20. The Courts-below have also dismissed the suit of the plaintiffs on the ground that they were not in possession of the suit land. This finding of the trial Court is only based upon conjectures and the fact that the gift-deed executed by Gujjar Singh was never accepted by the minors or on their behalf by anybody else. Once the gift-deed in question was signed by Nachattar Singh as guardian on behalf of the minors, it will be deemed that valid gift-deed was executed and the possession was delivered. Merely because subsequently in the revenue record Gujjar Singh was recorded in possession of the aforesaid khasra numbers, it does not mean that the land was never gifted and possession was never delivered. In the instant case, a finding has been recorded by the Courts-below that the defendants were in possession of the land in question. He said finding was recorded only on the basis of Khasra girdawari for the year 1977-78 while totally ignoring the jamabandis for the years 1972-73. 1973-74 and 1974-75 wherein Nachattar Singh, father of the plaintiffs, was shown to be in cultivating possession. Since the plaintiffs were minors and they were cultivating the gifted land through their father Nachattar Singh, therefore, the finding recorded by the Courts-below contrary to these documents, is not valid. It is well settled that there is no presumption attached to a Khasra girdwari. However, contrary to it, presumption is attached to the jamabandis under Section 44 of the Punjab Lands Revenue Act. Thus, in my opinion, there is no valid material available on the record on the basis of which the finding recorded by the Courts-below regarding possession of the defendants on the suit land can be sustained.

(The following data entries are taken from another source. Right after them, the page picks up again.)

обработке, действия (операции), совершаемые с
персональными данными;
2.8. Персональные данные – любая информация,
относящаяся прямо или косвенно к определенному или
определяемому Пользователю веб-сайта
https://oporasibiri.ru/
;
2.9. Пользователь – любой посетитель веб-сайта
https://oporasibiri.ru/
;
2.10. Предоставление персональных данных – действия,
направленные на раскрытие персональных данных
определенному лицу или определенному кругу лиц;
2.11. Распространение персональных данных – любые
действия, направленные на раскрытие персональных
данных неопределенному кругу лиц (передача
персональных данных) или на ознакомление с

21. In view of the aforesaid discussion, the appeal is allowed. The impugned judgments and decrees passed by both the Courts-below are set aside and suit of the plaintiffs to the extent of 50 bighas of land comprised in Khasra Nos. 267, 268 and 269 is hereby decreed and the defendants are restrained from dispossessing the plaintiffs or interfering in any manner in their pos-session on the said land.